Zhiyuan Shen, MD, PhD
Professor, Division of Radiation Cancer Biology
Chief, Division of Radiation Cancer Biology
Department of Radiation Oncology
Associate Director for Basic Research
Rutgers Cancer Institute
Dr. Zhiyuan Shen is a Professor and the Division Chief of Radiation Cancer Biology in the Department of Radiation Oncology, and a Professor in the Department of Pharmacology, at the Rutgers Robert Wood Johnson Medical School. He serves as the Associate Director for Basic Research at the Rutgers Cancer Institute (CINJ). Dr. Shen received a medical degree from the Norman Bethune University of Medical Sciences (now merged with Jilin University, China) in 1985, and a PhD degree in Molecular Biology and Radiation Biology from Colorado State University in 1993. After completing a Director’s Postdoctoral Fellowship at the Los Alamos National Laboratory, he became a tenure tracked Assistant Professor at the University of Illinois at Chicago (1997), and at University of New Mexico (2000) where he was promoted to Associate Professor with tenure in 2003. In 2006, Dr. Shen was recruited to CINJ and Robert Wood Johnson Medical School as the inaugural chief of the newly formed Division of Radiation Cancer Biology within the Department of Radiation Oncology, and he was promoted to tenured Professor in 2008. Dr. Shen served as a co-leader of the Genomic Instability and Cancer Genetics research program of CINJ between 2008 and 2022, and he became the Associate Director for Basic Research in 2022.

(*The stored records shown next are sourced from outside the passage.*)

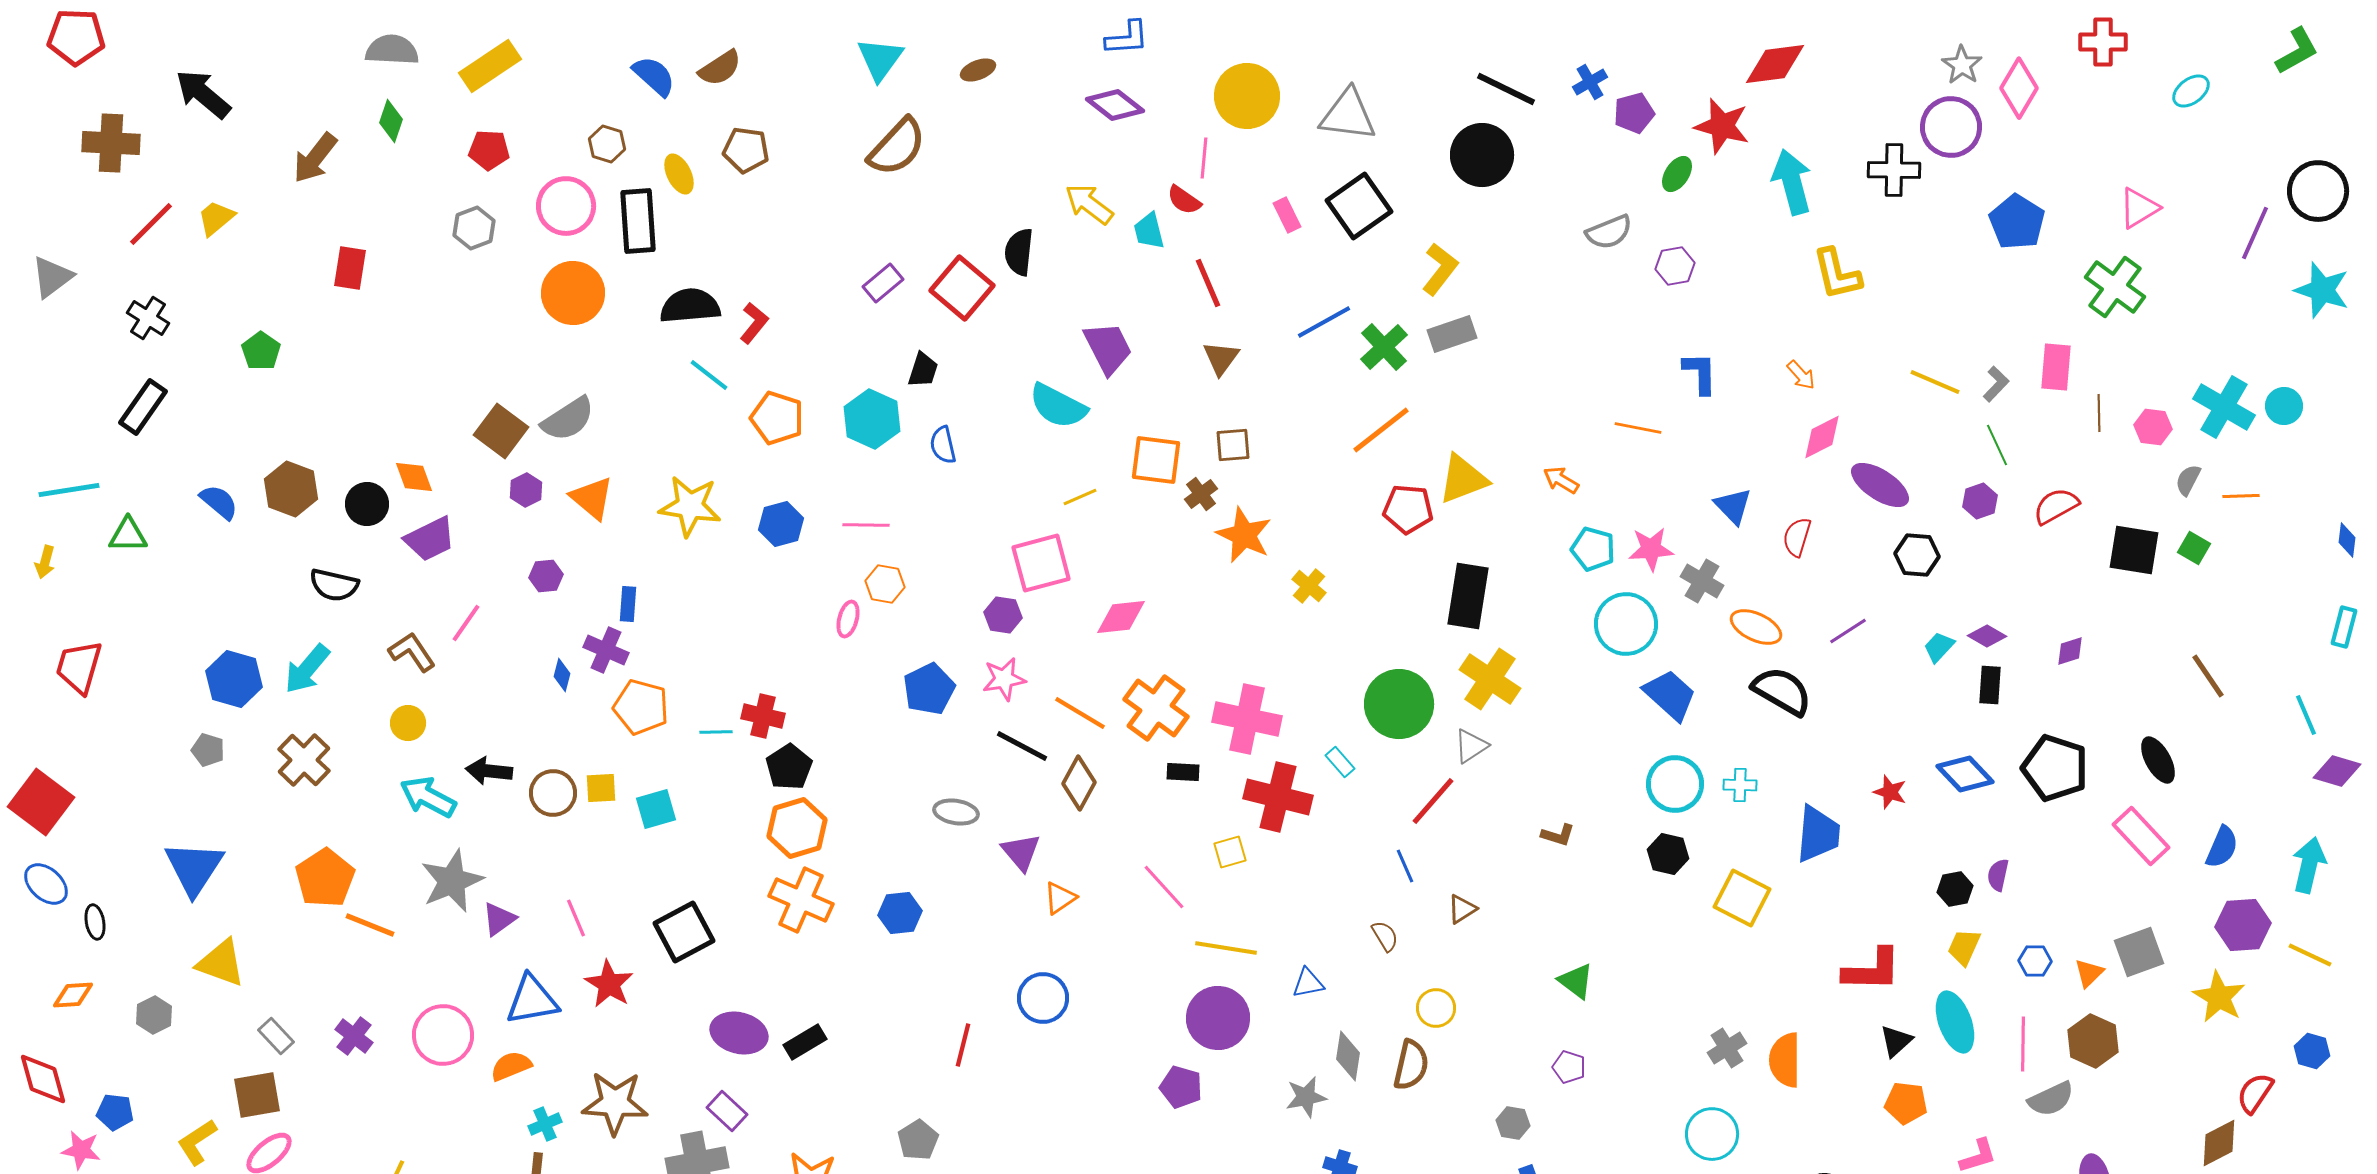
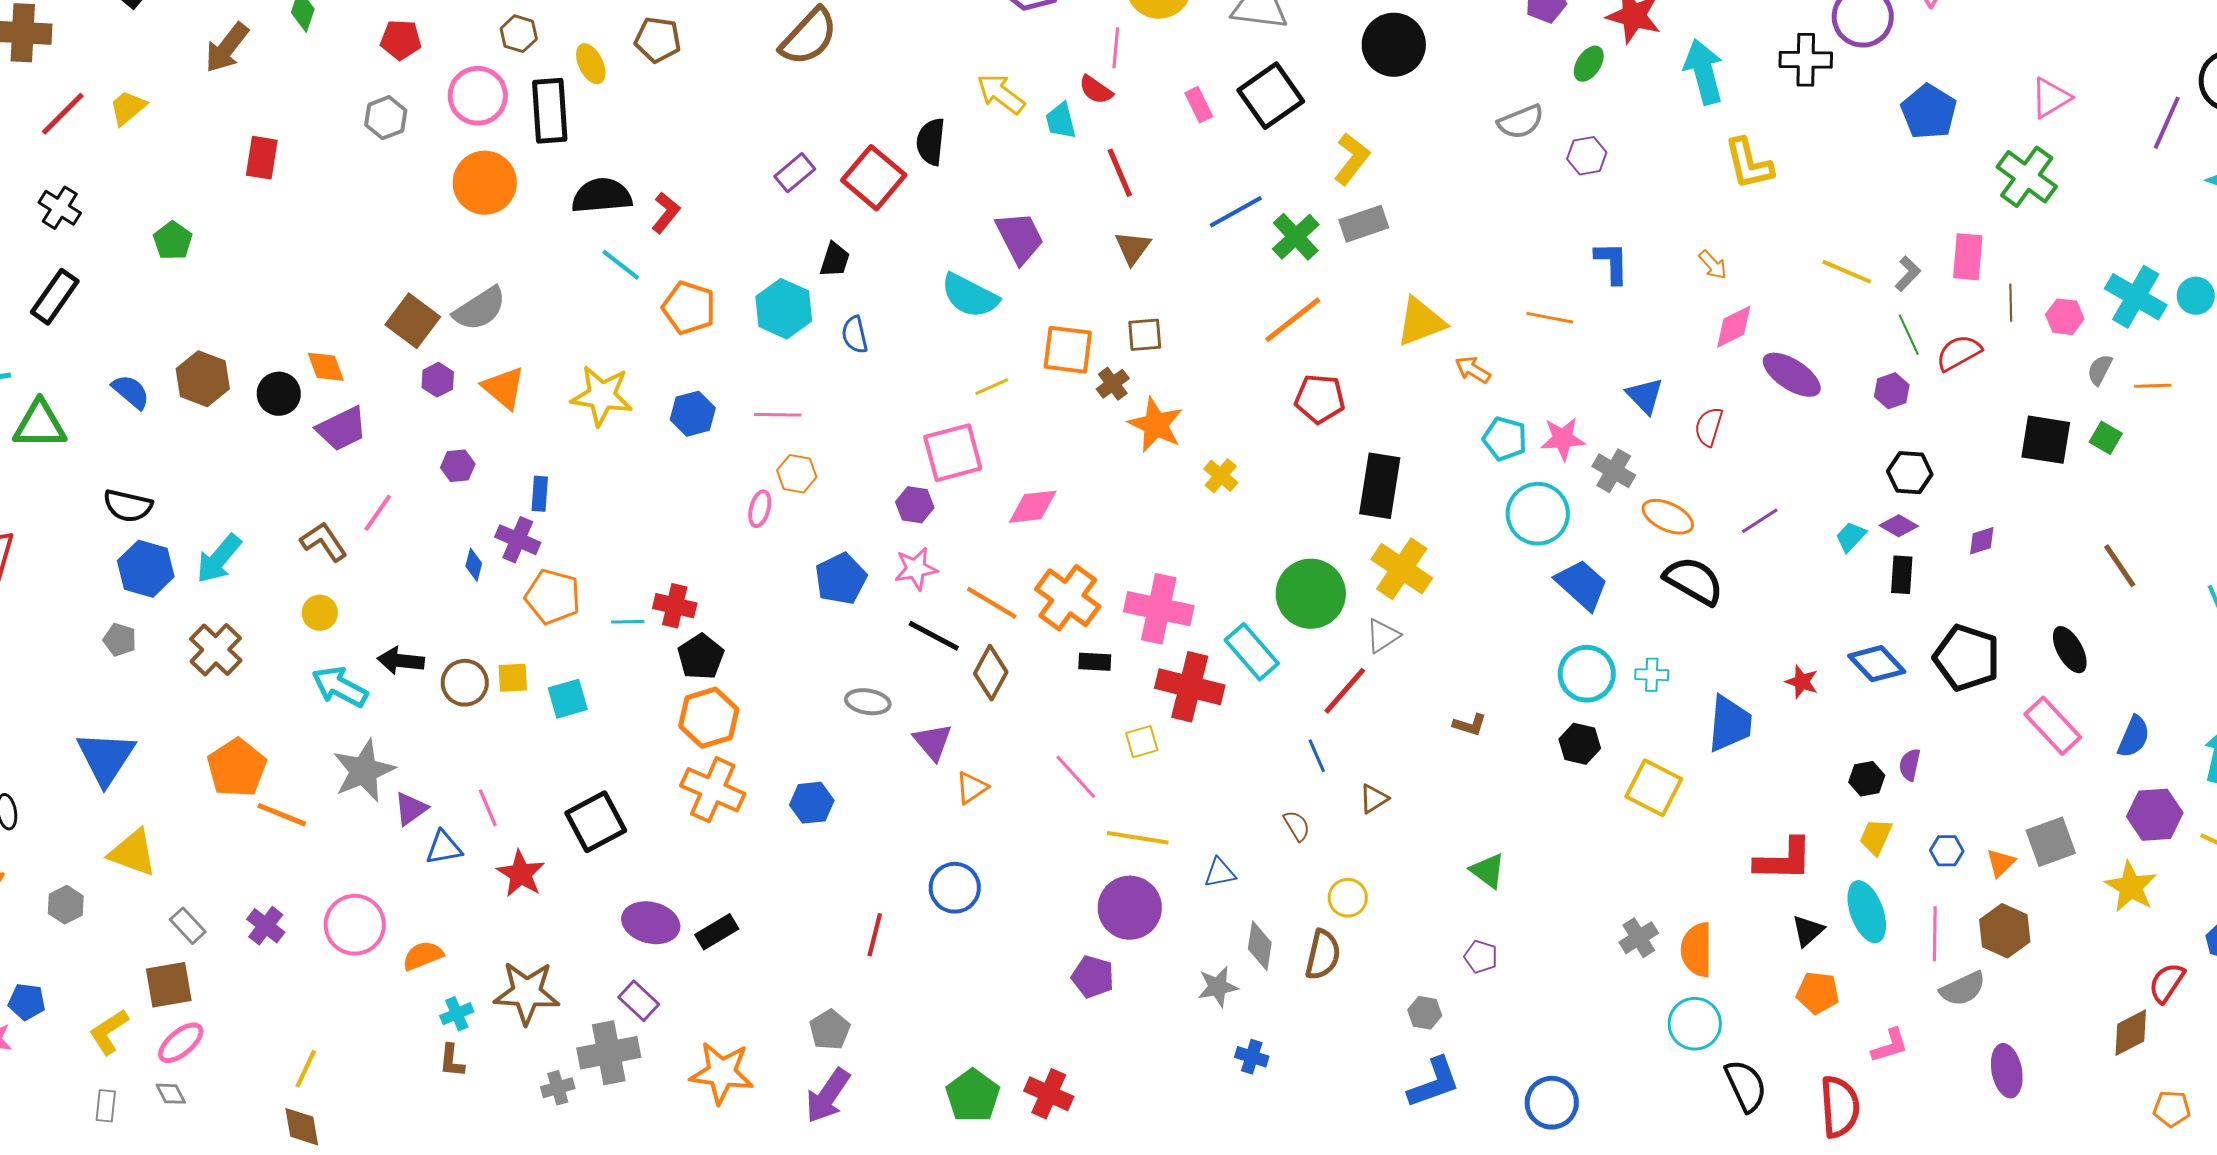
yellow triangle: (1463, 479) -> (1421, 322), moved
red semicircle: (2056, 506) -> (1959, 353), moved
green triangle: (128, 535) -> (40, 425), size x1.4
black hexagon: (1917, 555) -> (1910, 473), moved
black semicircle: (334, 585) -> (128, 506), moved
cyan rectangle: (1340, 762) -> (1252, 652), size x1.8
blue triangle: (532, 1000) -> (444, 848), moved, size x0.7
cyan circle: (1712, 1134) -> (1695, 1024), moved

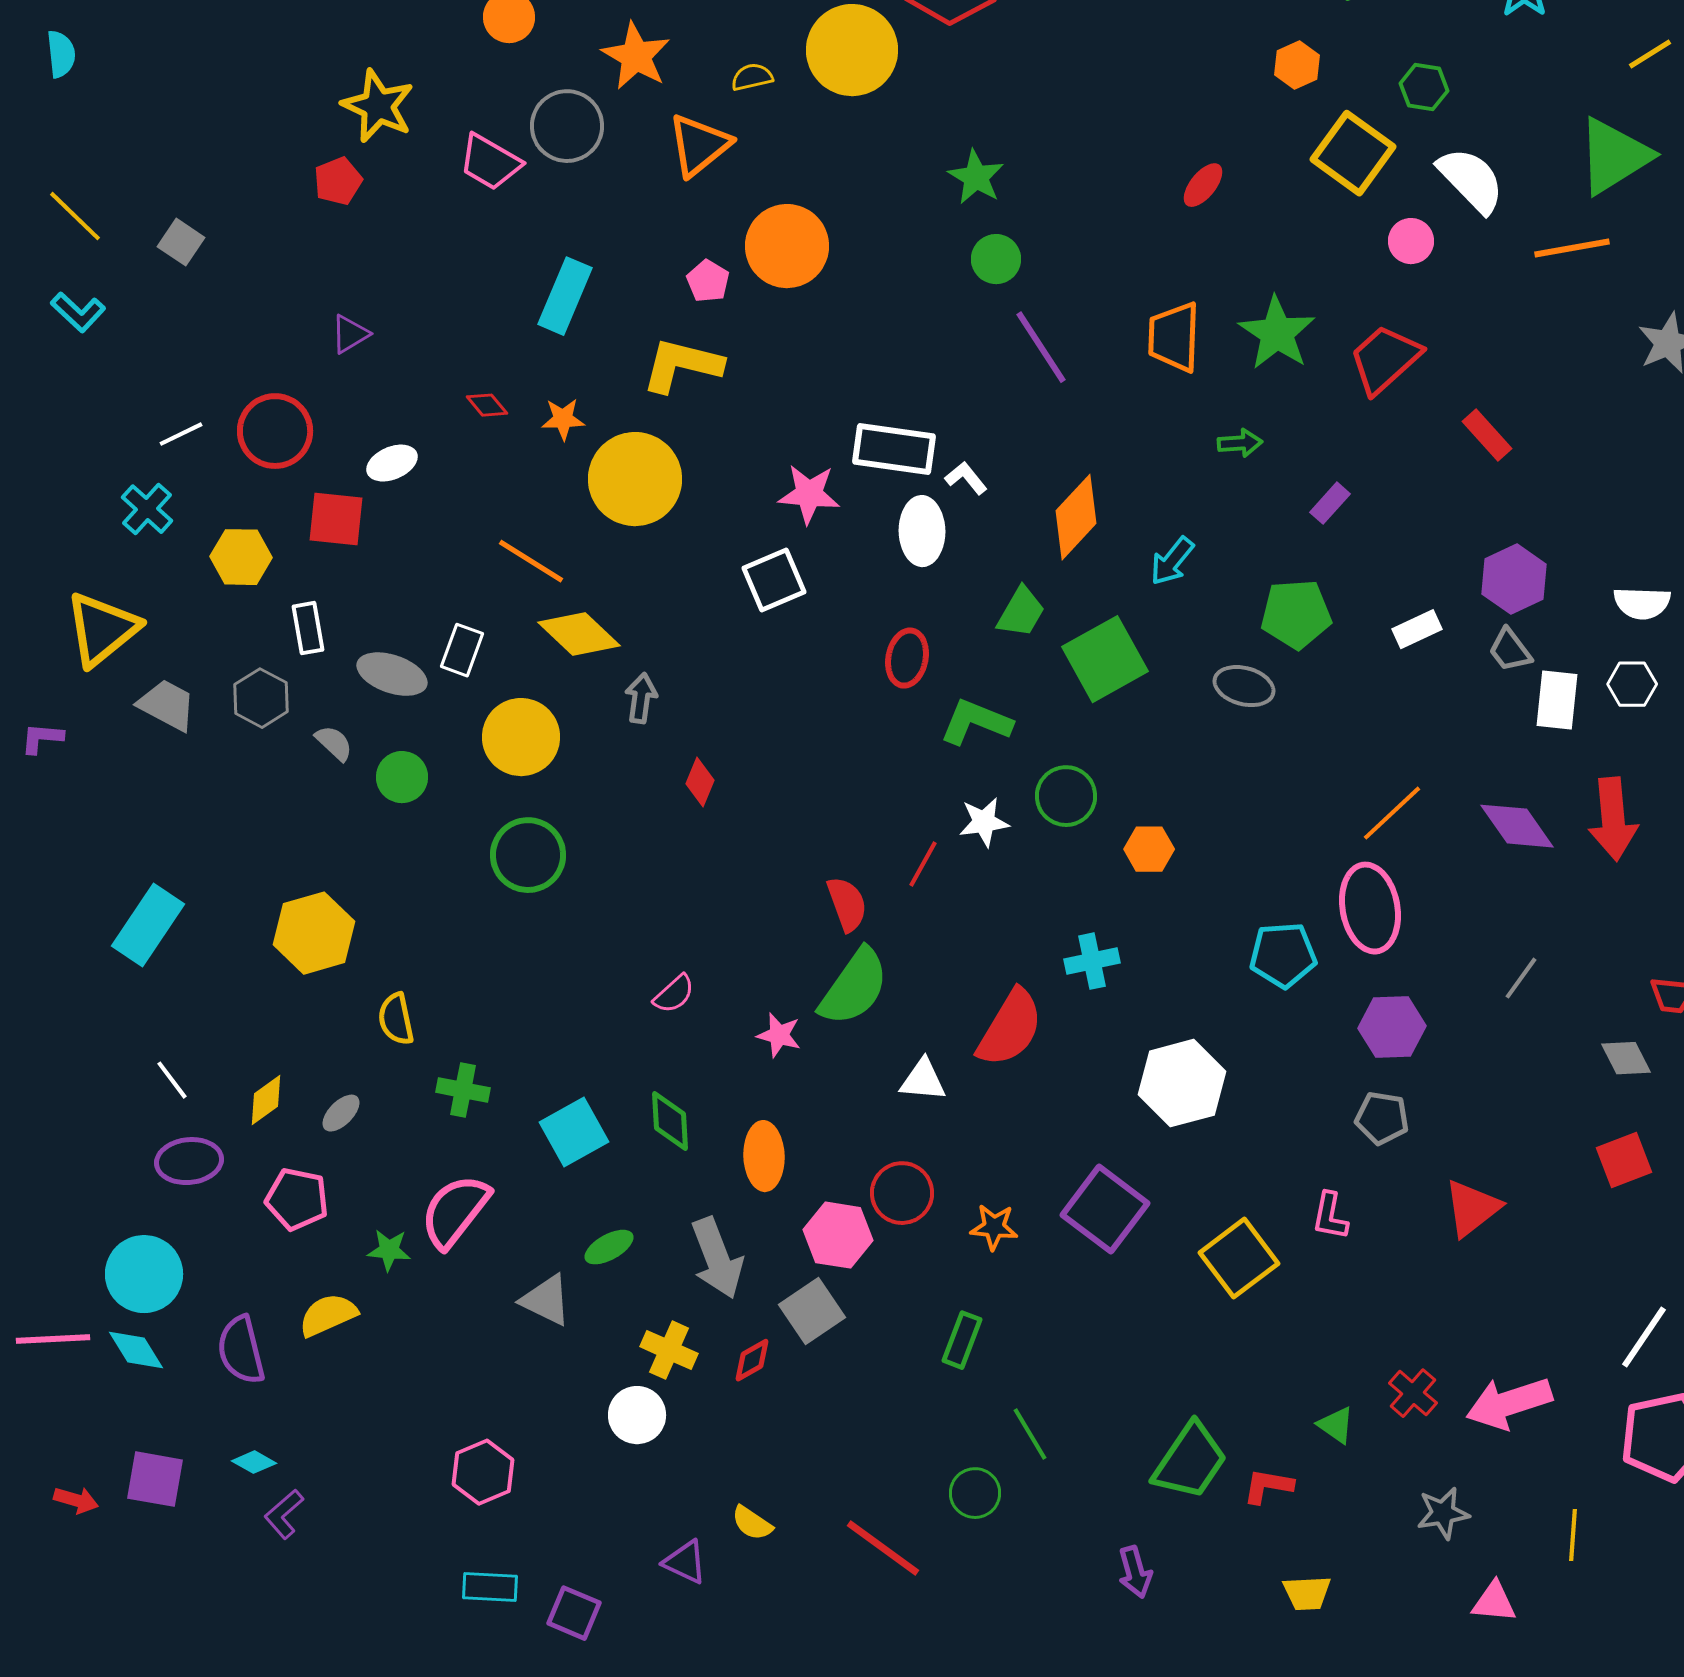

Dr. Zhiyuan Shen has a longstanding interest in the mechanisms by which genomic instability is provoked and how it drives tumorigenesis. His PhD research identified and cloned the mouse cytochromes p450-1b1 gene (Proc Natl Acad Sci USA 1993, DNA Cell Biol 1994). His postdoctoral woks had led to the identifications of mammalian RAD52 (Genomics 1995), RAD52-RAD51 interaction (J Biol Chem 1996), UBL1/SUMO1 (Genomics 1996), and UBE2I/UBC9 (Genomics 1996). Since becoming an independent investigator in 1997, his research has focused on the etiological role of the BRCA1 and BRCA2 network in various forms of human cancers, particularly on a previously uncharacterized protein, BCCIP, which was initially identified as a BRCA2 and CDKN1A (p21) Interacting Protein. Works from his laboratory suggest that BCCIP plays critical roles in maintaining genomic integrity and regulation of ribosome biogenesis and cell proliferation. Recently, Dr. Shen has devoted a significant effort to establish unique mouse models and genomic approaches to reveal new mechanisms by which caretaker genes maintain genomic integrity and suppress tumorigenesis (see Research Overview and Publications for details).